"Throughout history, African American alcohol consumption has been portrayed as derelict," writes award-winning food journalist and historian Toni Tipton-Martin. She spent two decades buying and studying recipe collections for her award-winning book, The Jemima Code: Two Centuries of African American Cookbooks, and its follow-up, Jubilee: Recipes from Two Centuries of African American Cooking. In her latest work, Juke Joints, Jazz Clubs, and Juice: A Cocktail Recipe Book, Tipton-Martin trains her focus on African American mixology, ensuring that those behind tradition and innovation are not forgotten.
Evan Kleiman: I love this book. It has so much exuberance.
Toni Tipton Martin: I had so much fun working on this book.
I'm sure. You can feel it. Can you share your early memories of your parents' hospitality and your father's makeshift bar?
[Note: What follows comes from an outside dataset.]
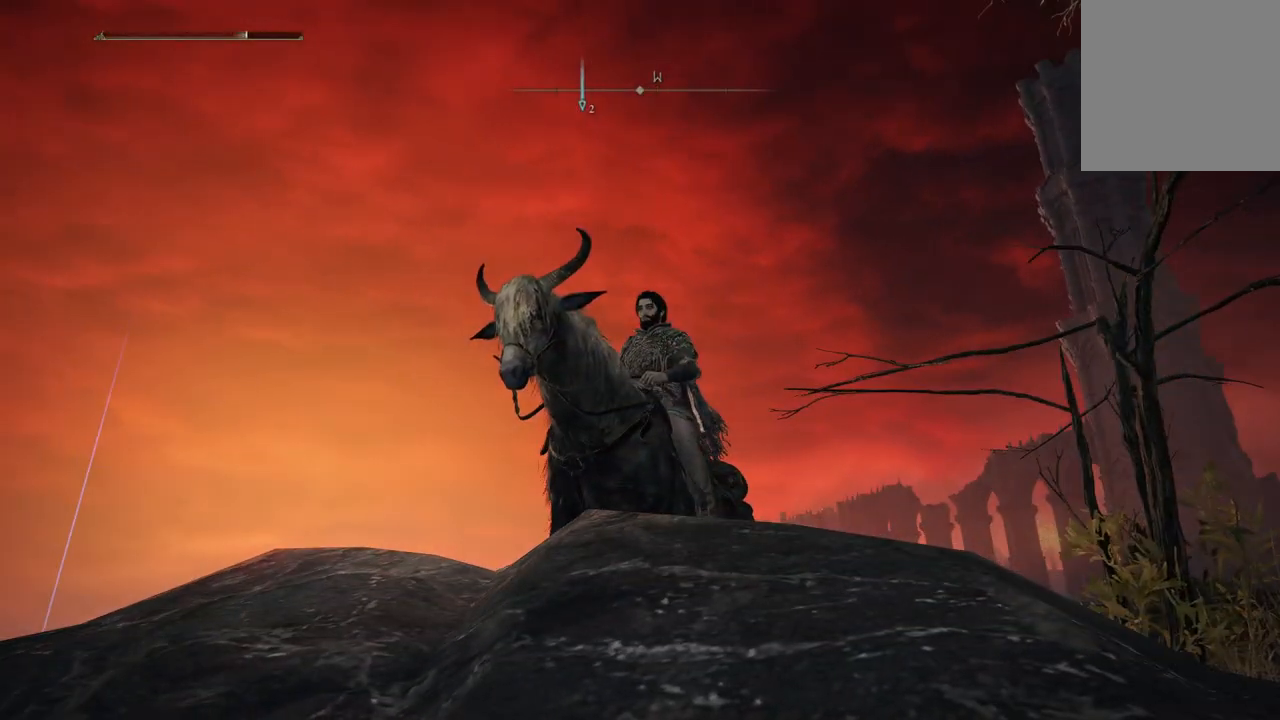
{"buttons": [], "left_stick": "center", "right_stick": "center", "events": []}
My family was part of that generation where backyard barbecues and entertaining and picnics were classic summer activities. Plus, my parents were club members, so they often had friends over for parties. My mom used to love to set up this lavish buffet in our basement and my dad built himself a really cool bar. Initially, that bar was made from my grandmother's hideaway bed. It was very cool. I can just remember it. I was only about six years old but it had Asian etching on the outside of it. It basically looked like a box that had a fold-out twin bed inside. When you opened it, the top doors above the bed, which is a kind of peculiar combination when you think about it, was a bar. She kept her glassware in there and this amazing little Popeye decanter that I was in love with as a child. When they outgrew that (maybe it was falling apart, I'm not exactly sure), my dad built his own bar and began collecting different things from around the country when they would travel.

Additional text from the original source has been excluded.